The Royal Bank of Canada, Toronto-Dominion Bank and the Bank of Nova Scotia might face stronger regulation going forward now that the Bank of Canada has stated formally in a report that Canada's three largest banks are "systemically important" on a national basis.
On the other hand, job seekers will most likely feel more secure working for these banks today than ever before, a career coach confided to eFinancialCareers.
The central bank working paper could add to concerns about more stringent capital rules facing the sector, according to Reuters. The news agency said the report stated that "global regulators are considering imposing tighter capital rules for banks considered to be systemically important or 'too big to fail,' meaning their collapse would imperil the wider financial system."
Opportunity for job seekers
For job seekers, this could be seen as an opportunity. "In turbulent times, people are drawn to safe havens," said Alan Kearns, co-founder of national Canadian career and leadership coaching firm CareerJoy. "People are drawn to institutions that have a means of stability to them."
Suggesting that Royal Bank of Canada's characterization of RBC, Toronto-Dominion and Scotiabank are all "too big to fail" will make all three more attractive places to work.
"We find the empirical evidence that the systemic importance of the top three banks, RBC, TD and BNS, is greater than other banks," the bank said in its working paper, authored by Toni Gravelle and Fuchun Li.
Security isn't the only measure
"I'm assuming that the size, health and risk profile of these banks were all taken into account" for purposes of the report, Kearns said, stressing that security isn't the only measure by which bankers should judge institutions they'd like to work for.

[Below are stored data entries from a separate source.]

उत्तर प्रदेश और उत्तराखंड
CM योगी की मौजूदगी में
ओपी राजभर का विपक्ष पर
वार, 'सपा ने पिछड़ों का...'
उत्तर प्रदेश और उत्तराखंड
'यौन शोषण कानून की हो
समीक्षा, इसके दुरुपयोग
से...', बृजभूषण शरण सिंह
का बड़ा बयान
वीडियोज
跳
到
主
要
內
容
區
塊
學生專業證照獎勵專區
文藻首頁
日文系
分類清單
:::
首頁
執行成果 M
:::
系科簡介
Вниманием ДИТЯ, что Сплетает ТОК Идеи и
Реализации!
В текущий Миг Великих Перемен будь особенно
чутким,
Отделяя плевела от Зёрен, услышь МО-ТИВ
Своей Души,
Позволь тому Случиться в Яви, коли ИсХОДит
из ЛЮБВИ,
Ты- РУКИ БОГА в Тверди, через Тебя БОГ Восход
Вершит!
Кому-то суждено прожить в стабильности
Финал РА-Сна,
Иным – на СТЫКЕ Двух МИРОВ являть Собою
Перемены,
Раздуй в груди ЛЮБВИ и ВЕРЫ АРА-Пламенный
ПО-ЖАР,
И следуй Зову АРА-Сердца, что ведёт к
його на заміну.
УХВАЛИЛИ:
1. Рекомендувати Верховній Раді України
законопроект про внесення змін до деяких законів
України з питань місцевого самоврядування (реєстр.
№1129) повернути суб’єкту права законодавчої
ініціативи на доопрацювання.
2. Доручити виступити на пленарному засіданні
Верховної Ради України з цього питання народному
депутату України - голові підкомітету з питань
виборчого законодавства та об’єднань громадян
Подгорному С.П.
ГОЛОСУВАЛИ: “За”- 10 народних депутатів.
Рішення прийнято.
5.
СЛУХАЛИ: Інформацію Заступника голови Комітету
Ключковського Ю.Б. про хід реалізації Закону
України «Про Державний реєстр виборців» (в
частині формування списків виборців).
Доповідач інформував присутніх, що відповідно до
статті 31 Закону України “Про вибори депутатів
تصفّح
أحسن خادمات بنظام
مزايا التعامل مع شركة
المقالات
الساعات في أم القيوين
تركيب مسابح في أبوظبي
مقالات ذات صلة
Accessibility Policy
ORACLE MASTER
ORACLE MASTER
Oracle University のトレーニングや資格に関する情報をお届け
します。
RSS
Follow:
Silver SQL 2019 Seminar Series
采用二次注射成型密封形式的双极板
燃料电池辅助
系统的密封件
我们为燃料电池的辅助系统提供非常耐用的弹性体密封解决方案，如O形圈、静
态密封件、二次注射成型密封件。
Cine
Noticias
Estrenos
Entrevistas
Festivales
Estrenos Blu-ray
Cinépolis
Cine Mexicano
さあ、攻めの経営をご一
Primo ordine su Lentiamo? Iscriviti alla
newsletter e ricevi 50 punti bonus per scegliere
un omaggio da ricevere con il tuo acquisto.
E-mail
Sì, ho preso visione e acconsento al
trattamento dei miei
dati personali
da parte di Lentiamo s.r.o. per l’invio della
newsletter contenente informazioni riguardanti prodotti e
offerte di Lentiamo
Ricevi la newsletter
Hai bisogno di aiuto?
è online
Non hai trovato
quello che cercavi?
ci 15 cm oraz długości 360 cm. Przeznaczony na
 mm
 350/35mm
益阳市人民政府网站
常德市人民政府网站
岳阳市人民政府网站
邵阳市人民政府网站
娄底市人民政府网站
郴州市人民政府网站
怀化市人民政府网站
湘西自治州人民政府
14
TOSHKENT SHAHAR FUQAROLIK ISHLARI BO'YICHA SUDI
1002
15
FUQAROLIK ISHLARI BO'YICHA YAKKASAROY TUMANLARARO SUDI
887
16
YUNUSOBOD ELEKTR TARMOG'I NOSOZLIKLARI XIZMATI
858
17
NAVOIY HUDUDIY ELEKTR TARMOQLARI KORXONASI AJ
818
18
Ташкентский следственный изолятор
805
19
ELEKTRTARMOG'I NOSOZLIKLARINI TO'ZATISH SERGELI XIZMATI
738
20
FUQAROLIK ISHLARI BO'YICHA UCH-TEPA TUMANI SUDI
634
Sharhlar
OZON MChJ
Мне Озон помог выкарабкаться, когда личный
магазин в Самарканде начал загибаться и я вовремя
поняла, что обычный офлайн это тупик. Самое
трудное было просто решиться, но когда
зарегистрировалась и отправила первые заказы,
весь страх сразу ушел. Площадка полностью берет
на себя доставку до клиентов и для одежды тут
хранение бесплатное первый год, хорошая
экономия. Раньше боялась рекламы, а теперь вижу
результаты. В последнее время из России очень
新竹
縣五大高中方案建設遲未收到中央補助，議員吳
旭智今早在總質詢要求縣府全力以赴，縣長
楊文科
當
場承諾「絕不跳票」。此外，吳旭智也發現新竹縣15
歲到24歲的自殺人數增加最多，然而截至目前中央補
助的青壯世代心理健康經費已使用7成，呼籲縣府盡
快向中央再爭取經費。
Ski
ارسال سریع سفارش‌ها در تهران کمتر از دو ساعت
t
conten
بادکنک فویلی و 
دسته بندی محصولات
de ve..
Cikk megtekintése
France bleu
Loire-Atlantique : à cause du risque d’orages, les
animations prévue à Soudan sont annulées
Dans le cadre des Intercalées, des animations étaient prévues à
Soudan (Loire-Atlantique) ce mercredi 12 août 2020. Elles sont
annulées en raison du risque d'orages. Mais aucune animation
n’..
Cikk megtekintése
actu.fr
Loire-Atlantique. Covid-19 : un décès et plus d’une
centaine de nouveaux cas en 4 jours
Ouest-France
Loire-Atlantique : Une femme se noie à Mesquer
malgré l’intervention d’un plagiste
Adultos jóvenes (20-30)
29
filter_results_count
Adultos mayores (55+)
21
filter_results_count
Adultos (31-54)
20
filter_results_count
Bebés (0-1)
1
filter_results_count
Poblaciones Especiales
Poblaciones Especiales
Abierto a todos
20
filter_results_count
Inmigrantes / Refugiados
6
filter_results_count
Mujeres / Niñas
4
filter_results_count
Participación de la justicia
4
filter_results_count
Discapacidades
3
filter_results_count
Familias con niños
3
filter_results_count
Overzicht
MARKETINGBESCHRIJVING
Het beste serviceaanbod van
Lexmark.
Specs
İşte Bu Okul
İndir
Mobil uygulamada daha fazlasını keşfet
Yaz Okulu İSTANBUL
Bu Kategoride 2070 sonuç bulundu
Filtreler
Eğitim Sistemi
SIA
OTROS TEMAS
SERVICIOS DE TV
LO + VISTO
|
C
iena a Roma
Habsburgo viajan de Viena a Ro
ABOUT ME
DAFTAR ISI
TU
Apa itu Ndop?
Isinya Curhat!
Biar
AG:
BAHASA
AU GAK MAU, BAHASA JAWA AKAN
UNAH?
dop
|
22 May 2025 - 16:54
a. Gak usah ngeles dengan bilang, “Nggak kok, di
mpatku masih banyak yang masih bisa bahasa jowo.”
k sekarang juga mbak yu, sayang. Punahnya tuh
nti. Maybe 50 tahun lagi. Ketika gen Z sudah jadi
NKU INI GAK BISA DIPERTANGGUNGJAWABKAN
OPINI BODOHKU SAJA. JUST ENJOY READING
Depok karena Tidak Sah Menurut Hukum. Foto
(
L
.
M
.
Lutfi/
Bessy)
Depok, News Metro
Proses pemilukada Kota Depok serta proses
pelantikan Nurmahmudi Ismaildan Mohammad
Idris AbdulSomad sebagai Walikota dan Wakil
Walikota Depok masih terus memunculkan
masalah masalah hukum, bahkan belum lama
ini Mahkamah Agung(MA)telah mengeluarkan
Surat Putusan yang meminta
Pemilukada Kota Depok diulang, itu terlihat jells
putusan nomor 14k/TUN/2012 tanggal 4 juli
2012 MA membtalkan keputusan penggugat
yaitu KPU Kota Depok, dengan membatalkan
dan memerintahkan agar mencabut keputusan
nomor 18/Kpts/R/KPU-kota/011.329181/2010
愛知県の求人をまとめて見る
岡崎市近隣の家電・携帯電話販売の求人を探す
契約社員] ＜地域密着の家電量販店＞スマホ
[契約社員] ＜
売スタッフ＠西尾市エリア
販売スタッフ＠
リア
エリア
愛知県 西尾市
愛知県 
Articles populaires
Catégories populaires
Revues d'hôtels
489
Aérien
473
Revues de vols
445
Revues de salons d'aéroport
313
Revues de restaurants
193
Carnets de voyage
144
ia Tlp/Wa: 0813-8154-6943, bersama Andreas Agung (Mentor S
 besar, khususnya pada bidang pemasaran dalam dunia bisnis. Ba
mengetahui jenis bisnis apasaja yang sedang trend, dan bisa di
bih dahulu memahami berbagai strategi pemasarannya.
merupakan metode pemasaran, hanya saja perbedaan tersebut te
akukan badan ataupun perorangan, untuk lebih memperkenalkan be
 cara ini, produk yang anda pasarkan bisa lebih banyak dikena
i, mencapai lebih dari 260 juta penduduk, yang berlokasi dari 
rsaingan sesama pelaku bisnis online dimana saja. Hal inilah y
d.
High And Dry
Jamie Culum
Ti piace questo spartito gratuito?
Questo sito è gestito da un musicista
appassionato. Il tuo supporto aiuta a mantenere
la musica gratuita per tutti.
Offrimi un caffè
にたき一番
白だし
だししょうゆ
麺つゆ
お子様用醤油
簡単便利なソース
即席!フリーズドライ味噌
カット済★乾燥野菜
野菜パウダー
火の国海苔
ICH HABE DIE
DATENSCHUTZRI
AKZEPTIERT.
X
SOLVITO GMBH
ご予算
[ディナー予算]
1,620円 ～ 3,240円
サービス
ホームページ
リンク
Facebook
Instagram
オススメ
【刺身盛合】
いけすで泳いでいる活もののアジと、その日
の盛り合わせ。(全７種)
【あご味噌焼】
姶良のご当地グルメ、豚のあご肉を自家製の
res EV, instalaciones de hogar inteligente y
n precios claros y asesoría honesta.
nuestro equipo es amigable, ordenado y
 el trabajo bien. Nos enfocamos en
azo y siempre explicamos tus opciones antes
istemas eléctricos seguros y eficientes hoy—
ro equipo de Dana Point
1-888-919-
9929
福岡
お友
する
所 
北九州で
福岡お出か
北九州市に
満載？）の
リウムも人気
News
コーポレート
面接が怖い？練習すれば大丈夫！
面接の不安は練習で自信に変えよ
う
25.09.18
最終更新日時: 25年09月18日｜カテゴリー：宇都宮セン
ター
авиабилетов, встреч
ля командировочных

"This doesn't mean they can't lay people off in a restructuring," notes Kearns. "You still need to be a high performer wherever you go," he added, but safety is, nonetheless, one of the more highly important careers criteria.
Reuters added that no Canadian bank is believed to be on the radar screen of the global regulators, but many believe that Canada's bank regulator, the Office of the Superintendent of Financial Institutions, could impose tighter rules on domestic banks deemed key to the domestic sector, a move that could ultimately limit their lending capacity.
The central bank, which authored the report, would not have a hand in implementing such regulations, Reuters stated.
Still, the comments by the Bank of Canada suggest that Canada's top banks are so critical to the overall banking system that "the government won't let them go under," Kearns observed.